I looked drained. Wasted.

I’d always been broad of build, with wide shoulders and long, strong arms. I’d gotten leaner, lost body mass. I looked older than I’d ever had, in a way the lasting youth the Sidhe magic had given me couldn’t mask.

I’d gotten lice, too, in the dark of Oraise’s dungeon.

Going into Rose Malin had been a terrible idea. I’d acted impulsively. I’d believed I could barrel my way through any situation.

I had people relying on me now. This wasn’t a war zone or a demon-haunted wilderness. If I acted brashly, people died.

I was a mess. My eyes fell to a razor and a pair of scissors lying on the vanity.

I tightened my jaw and grabbed the razor.

***

The servant stepped into the room where I was to dine with the Empress ahead of me, bowed low and said, “Master Alken, Your Grace.”

Ser Kaia stood by the door on guard, her clamshell helm once again covering her face. I felt her eyes on me, felt her distrust. I ignored her.

I heard Rose’s purring tenor from within, thanking the servant and permitting me entry.

I took a deep breath and entered a dimly lit, richly furnished dining hall. A table large enough to seat a small company dominated the space, and a hearth crackled energetically on one wall. The hearth’s light mixed with the candle glow of a chandelier above the table, an ostentatious piece carved from glass and metal, fashioned into a scene of hunting elves chasing horned demons around in circles.

I wondered if the piece’s makers found that as ironic as I did.

Even with spring well in season, the heights of the Empress’s bastion kept a lasting chill. Large windows opposite the fireplace gave us a view of sea. The most recent storm had passed, allowing the moons to shine forth over the Riven, casting titan blades of emerald and silver over black waters.

Framed in that moonlight where she stood by the windows waited the Empress of Urn.
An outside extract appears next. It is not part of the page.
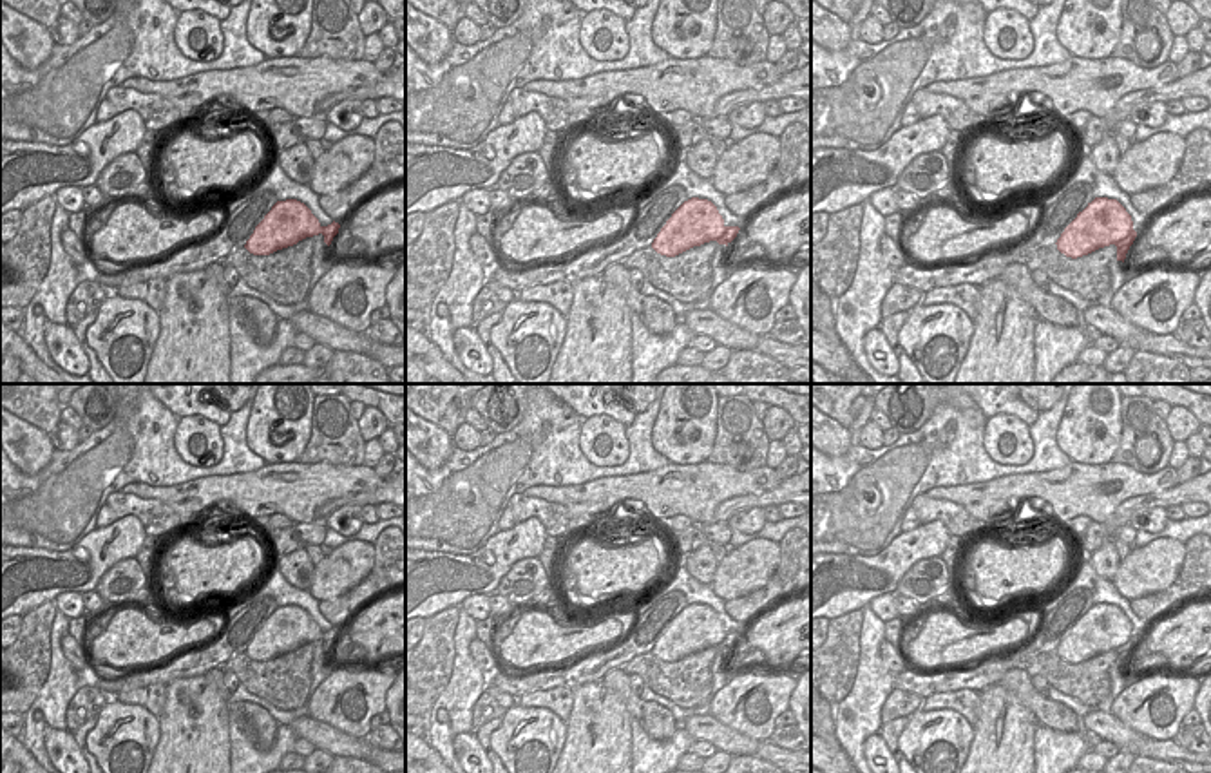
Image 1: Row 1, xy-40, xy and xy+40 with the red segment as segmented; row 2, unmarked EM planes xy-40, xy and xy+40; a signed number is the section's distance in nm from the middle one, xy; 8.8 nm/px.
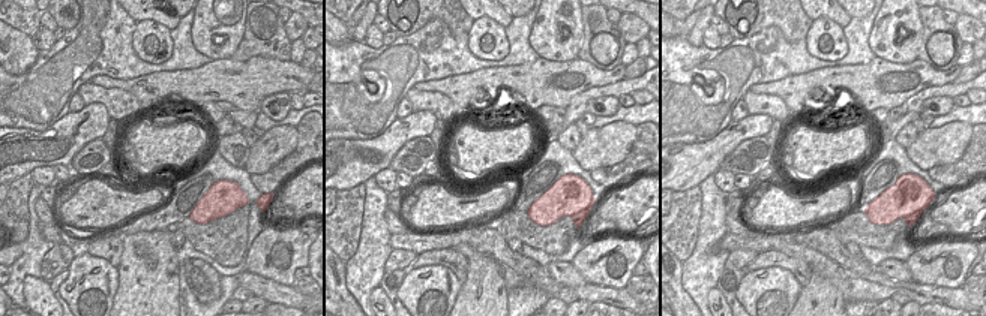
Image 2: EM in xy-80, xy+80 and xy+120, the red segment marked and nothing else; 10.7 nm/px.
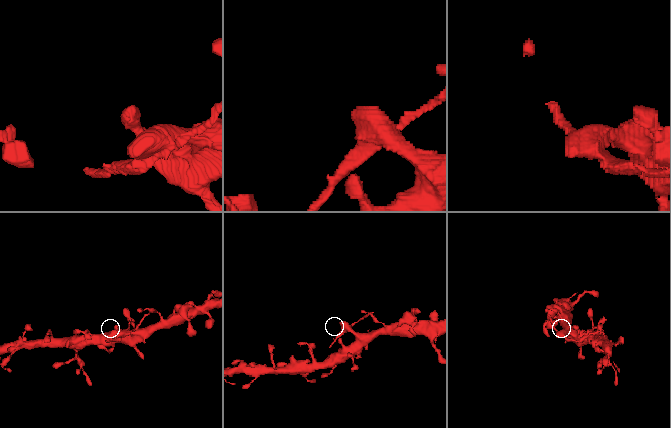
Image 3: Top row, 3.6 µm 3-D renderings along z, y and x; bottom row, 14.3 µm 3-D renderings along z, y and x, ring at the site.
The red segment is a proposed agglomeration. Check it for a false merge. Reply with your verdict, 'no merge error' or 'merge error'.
merge error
Rosanna Silvering turned as I entered, her hands folded over her pregnant stomach.

She’d changed her garments in the hour since I’d last seen her. Gone was the cloak of mist, the rich gown and the gemstone hairnet. She’d rearranged her black hair into two braided ropes which hung down the front of either shoulder, framing her neck and breasts. She wore a simpler dress of deep green and sea blues with layered sleeves, tight at the wrists in the popular northern fashion of late.
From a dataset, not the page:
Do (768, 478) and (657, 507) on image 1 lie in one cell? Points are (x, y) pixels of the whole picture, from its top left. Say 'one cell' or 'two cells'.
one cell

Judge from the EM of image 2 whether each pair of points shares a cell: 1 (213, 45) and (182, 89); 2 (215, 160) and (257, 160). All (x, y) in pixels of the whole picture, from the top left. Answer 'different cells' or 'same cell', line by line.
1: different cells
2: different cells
I felt an old pang — I’d once been very attracted to Rosanna, when I’d been young and foolish enough to believe a lowborn swordsman could have a chance with a royal. I’d learned better, and we’d found a different form of love besides. The love of comrades, of confidants, hard earned through many trials, though it had started to wither well before everything had gone wrong.

It didn’t mean I didn’t still find her beautiful. She was, and age hadn’t tarnished her at all, only given her a poise the stern girl in my memories hadn’t yet fully claimed. She seemed calmer than I remembered, more controlled.

More than that, in my auratic senses she blazed. Many of the high nobility are born with the seed of powerful Art, and though Rose had never cultivated her magic into a technique, she had the unearthly charisma many of her station possessed. It was what allowed her to be heard clear as thunder even when she but murmured a few soft words.

She turned to me, studied me a moment, and then pressed the tips of her ring-laden fingers to her mouth. Not to hide a laugh — the expression was one of shock, even pain.

“Alken, you—”

“Yeah,” I said, self-consciously reaching up to scratch at my hair, or what I’d left of it. I’d shaved my face, and in a fit of pique I’d shorn off my copper locks as well, leaving little more than a thin fuzz along my scalp.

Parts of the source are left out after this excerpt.